The “gift” (“or maybe it’s a curse,” Harris laughs) has been passed down on her mother’s side of the family, she says. “Every female is intuitive,” Harris says, but “we don’t use it. It’s like a muscle.” Her own premonitions started in grade school, when she dreamt about her grandmother’s beloved dog dying. She also was able to predict what was in wrapped presents and took a picture with an unexplained figure in it at summer camp on Burt Lake. She then began reading everything she could find.

Between graduation from Dexter High School and her freshman year at Central Michigan University, she helped a boyfriend’s family with an entity. It gave her the confidence to learn more about house blessings. She has since come up with her own materials and prayers, which are directed to a nondenominational spirit.

She doesn’t belong to an organized religion but says she works for God.
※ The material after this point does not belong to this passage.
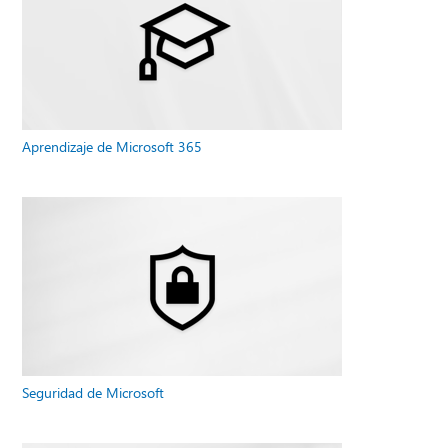
Aprendizaje de Microsoft 365
Seguridad de Microsoft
“She’s a very spiritual soul,” says her mother, Michelle Harris, 60. “She believes in God. God is much bigger than any one religion.”

Michelle Harris also has a “gift” and remembers knowing ahead of time what day her grandfather would die (“It was horrible”) and who was calling on the phone. When she was quite young, her grandmother asked her if she heard things other kids didn’t, then told her how to deal with it, Michelle Harris says.

“She told me to ask the spirits to leave — and they do!” says Michelle Harris. “She told me to call on God.”

Skeptics abound, of course, equally from religion and science, Samantha Harris says. She welcomes them.

“Skepticism is often given token lip service,” writes Sharon Hill for the Center for Inquiry, a national group of skeptics. “Several ARIGs (amateur research and investigation groups) say they welcome skeptics. However, what open-minded skepticism really means to them is that one is open to the paranormal conclusion as the correct conclusion.”

Hill goes on to say that, because “only certain gifted individuals can ‘sense’ the spirit present or communicate with the entity, the nongifted cannot confirm or deny such an observation.” Despite science having considered and rejected the existence of ghosts, the public still embraces the idea, Hill writes.

Michelle Harris says her daughter gets hate mail telling her she is working for the devil, among other things, and that having these powers has been hard on their personal lives as well. Samantha had a four-year relationship that broke up and Michelle is going through a divorce with her husband of 40- plus years.

“It does exact a toll,” Michelle Harris says.